WASHINGTON: The US Consumer Financial Protection Bureau hit Wells Fargo & Co with the watchdog’s largest ever civil penalty on Tuesday as part of a $3.7 billion agreement to settle charges over widespread mismanagement of car loans, mortgages and bank accounts.

The consumer watchdog ordered the bank to pay a $1.7 billion civil penalty, and another $2 billion to redress more than 16 million consumer accounts affected by the violations, the regulator said in a statement.

The bank illegally charged fees and interest on auto loans and mortgages, had cars wrongly repossessed and imposed unlawful surprise overdraft fees, among other issues, the CFPB said.

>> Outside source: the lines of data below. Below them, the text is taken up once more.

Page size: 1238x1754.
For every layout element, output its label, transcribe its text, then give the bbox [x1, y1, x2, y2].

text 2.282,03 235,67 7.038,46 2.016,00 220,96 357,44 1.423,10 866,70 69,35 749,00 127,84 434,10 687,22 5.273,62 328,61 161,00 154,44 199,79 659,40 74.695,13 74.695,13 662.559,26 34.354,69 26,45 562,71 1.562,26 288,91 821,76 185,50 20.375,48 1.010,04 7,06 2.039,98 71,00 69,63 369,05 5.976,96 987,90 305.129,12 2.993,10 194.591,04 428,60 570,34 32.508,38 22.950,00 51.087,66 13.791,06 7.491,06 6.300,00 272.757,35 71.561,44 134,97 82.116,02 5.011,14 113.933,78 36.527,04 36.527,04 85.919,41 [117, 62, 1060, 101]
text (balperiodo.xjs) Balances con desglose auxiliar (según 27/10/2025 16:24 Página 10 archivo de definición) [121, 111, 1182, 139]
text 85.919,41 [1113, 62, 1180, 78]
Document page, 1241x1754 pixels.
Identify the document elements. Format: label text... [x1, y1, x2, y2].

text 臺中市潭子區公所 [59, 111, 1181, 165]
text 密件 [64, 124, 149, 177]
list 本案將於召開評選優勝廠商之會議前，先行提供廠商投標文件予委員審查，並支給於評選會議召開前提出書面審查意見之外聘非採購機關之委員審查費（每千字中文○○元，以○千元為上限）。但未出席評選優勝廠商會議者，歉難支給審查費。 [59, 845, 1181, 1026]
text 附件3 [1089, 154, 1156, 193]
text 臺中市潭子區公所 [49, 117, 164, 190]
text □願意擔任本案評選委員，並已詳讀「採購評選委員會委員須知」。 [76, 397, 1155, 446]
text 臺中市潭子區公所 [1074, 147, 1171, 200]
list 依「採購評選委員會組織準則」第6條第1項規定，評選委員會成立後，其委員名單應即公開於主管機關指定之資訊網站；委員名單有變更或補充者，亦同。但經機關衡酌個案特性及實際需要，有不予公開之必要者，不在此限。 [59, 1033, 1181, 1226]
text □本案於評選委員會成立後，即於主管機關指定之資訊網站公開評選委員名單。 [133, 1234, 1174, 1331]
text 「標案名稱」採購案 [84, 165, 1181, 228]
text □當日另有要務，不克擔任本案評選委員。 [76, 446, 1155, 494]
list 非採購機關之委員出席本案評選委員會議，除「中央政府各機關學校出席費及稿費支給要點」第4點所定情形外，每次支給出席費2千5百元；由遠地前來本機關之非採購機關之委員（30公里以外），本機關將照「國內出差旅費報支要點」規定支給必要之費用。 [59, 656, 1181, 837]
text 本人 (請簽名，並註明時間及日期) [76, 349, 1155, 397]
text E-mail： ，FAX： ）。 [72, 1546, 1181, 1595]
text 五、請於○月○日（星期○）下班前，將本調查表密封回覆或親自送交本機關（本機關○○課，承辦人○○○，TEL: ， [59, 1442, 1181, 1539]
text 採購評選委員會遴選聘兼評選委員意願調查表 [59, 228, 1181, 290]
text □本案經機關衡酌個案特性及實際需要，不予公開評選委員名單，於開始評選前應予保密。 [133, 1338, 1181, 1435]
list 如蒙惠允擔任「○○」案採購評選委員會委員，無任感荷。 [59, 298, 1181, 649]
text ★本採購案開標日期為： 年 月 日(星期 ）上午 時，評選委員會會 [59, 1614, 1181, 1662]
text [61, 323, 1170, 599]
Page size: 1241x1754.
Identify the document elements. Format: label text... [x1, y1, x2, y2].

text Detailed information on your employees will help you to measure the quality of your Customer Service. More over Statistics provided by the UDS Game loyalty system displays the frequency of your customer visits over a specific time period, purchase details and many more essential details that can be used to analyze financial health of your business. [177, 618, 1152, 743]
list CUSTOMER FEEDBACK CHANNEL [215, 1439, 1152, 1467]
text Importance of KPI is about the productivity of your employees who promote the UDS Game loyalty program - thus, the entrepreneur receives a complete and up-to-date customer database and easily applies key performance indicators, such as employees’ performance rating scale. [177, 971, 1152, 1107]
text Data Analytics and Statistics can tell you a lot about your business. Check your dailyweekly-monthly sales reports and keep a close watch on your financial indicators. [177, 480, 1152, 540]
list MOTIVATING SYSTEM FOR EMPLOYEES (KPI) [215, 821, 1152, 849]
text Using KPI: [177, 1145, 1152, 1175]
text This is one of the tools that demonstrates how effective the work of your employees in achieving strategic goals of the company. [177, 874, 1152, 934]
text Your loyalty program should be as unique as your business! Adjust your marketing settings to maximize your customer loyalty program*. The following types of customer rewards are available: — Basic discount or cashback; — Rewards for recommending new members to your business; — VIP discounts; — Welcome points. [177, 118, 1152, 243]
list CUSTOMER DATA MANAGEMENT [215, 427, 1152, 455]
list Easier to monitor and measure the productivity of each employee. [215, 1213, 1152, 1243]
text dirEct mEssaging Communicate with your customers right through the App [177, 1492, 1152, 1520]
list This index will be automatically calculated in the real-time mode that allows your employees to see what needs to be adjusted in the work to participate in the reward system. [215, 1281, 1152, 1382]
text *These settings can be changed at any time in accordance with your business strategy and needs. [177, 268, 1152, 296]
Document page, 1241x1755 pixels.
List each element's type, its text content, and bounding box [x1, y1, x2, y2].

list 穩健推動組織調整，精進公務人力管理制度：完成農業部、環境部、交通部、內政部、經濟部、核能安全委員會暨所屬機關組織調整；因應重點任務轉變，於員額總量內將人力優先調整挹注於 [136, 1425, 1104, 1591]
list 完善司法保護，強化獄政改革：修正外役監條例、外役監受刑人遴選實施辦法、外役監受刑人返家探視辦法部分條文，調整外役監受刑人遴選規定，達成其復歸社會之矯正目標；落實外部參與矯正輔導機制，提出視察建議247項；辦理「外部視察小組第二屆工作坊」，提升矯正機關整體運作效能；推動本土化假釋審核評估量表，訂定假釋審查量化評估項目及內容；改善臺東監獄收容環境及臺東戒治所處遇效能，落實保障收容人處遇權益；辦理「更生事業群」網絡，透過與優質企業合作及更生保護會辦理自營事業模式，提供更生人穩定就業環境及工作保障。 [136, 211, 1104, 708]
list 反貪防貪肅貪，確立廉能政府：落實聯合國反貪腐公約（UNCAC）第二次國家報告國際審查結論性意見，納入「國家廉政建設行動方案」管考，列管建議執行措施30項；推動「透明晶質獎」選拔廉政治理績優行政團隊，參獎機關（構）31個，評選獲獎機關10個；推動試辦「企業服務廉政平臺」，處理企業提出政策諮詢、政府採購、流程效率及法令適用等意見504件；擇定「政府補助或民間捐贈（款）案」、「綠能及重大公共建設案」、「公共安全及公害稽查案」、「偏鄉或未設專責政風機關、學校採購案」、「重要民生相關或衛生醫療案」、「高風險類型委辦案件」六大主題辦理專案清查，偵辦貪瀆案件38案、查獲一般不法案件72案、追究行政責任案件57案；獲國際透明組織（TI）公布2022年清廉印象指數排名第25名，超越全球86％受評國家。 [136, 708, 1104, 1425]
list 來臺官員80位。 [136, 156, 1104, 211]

“Wells Fargo is a corporate recidivist that puts one-third of American households at risk of harm,” CFPB Director Rohit Chopra told journalists in a briefing.

He added that regulators should consider whether to apply additional limitations on the bank beyond the $1.95 trillion asset cap the Federal Reserve imposed in 2018, which Federal Reserve Chair Jerome Powell has said will remain in place until the firm’s problems are fixed.

Shares of Wells Fargo were down about 1% in late morning trading.

“While we do not see today’s action as having a direct read-though to the asset cap and its potential removal, we would take today’s announcement as a sign of positive progress on moving toward that ultimate goal,” Ken Usdin, an analyst at Jefferies, wrote in a note.

Wells Fargo said the settlement will resolve issues that have been outstanding for several years, and noted in a statement it has “accelerated corrective actions and remediation” since 2020.

“This far-reaching agreement is an important milestone in our work to transform the operating practices at Wells Fargo and to put these issues behind us,” Charlie Scharf, the bank’s chief executive officer, said in a statement.

The fine for Wells Fargo is the latest in a series of actions that underscore the CFPB’s more aggressive posture under President Joe Biden’s administration.

Tackling corporate recidivism has emerged as a key priority under Biden, who entered the White House in early 2021. Last year, the Justice Department rolled out a series of policy changes aimed at better deterring repeat misconduct.